Friday, December 21, 2007

Yule 2007 hasenpfeffer recipe

The Winter Solstice is a big holiday for the Otter Troldahl clan.
This year will be a quiet celebration, but what we can do, we will do with mindfulness and appreciation.

This year I'm making hassenpfeffer.
Historically, game was a major part of the diet during the winter months. That and any produce that can be preserved (dried apples and berries, nuts, onions etc) formed a major part of the diet.
At Solstice, you could feast, but always in your mind was that half of the winter was yet to come. So you ate what wouldn't last out the dark days, and were full of gratitude for winter game.

Here's my recipe for hassenpfeffer.
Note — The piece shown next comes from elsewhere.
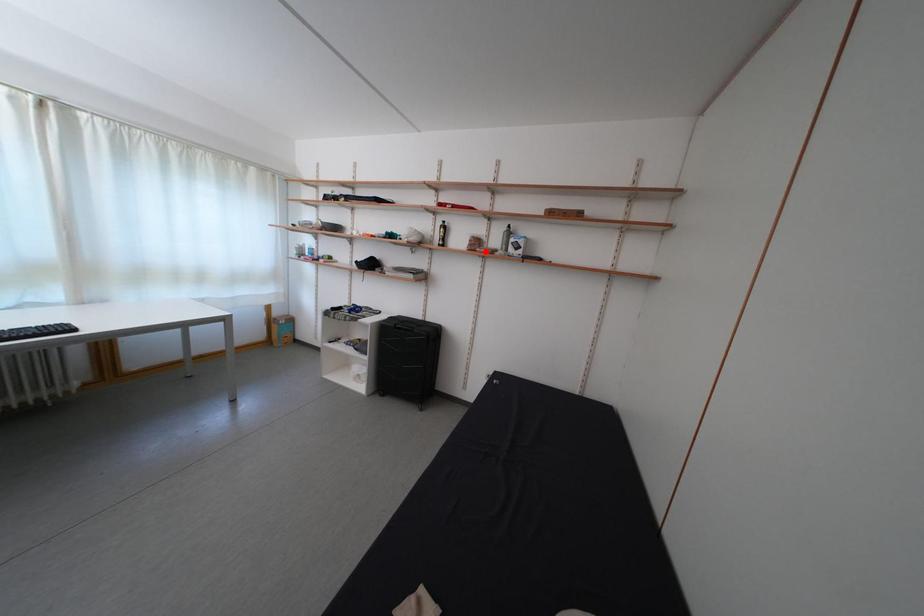
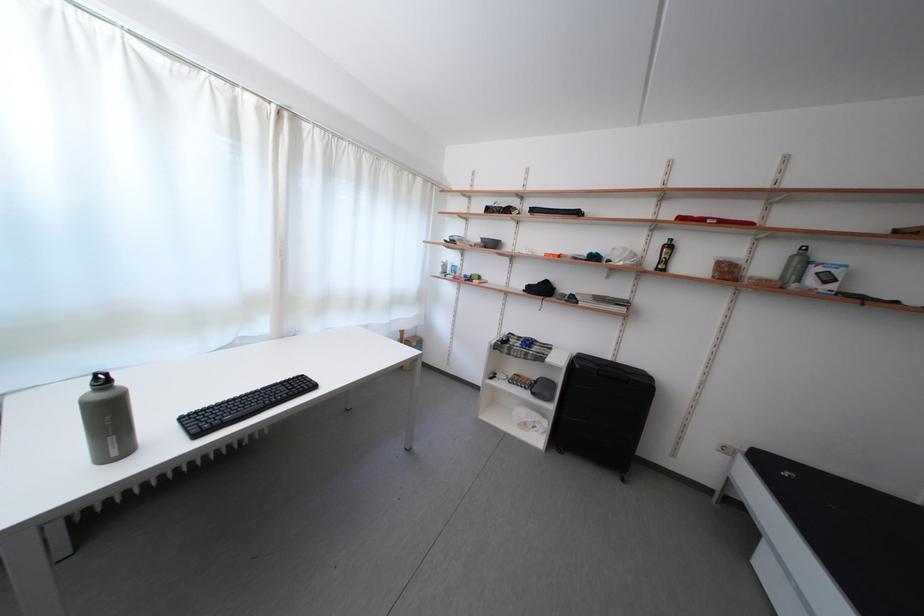
Locate, in the second image, the point that corresponds to the highlighted location in the first image.

(736, 278)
I am not giving firm amounts for the spices, half a palm full will do.
If you need to use ground spices, stick closer to half a teaspoon.

2-3 pounds of rabbit, cut up

WHOLE:
cloves
bayleaf
juniper berries
all spiceblack pepper
mustard

pinch of mace if you've got it

1/2 cup balsamic vinegar
slug of smoky whiskey (Islay if you've got it)
sliced onion
adding red wine is ok too.

soak rabbit for 1-2 days in the spiced marinade.

dredge in seasoned flour, brown in butter.
strain marinade, add the liquid to the rabbit and cook in dutch oven for about 1 hour, until it's good and tender.

make sauce from liquid, thicken a bit if need be, serve with good egg noodles or whatever you have on hand for underneath.

1 comment:

Anonymous said...

I finally read all the way through your recipe, and it hit me--that's where I've heard that word before! A Bugs Bunny cartoon! "I'm going to get that wascally wabbit..." Too funny.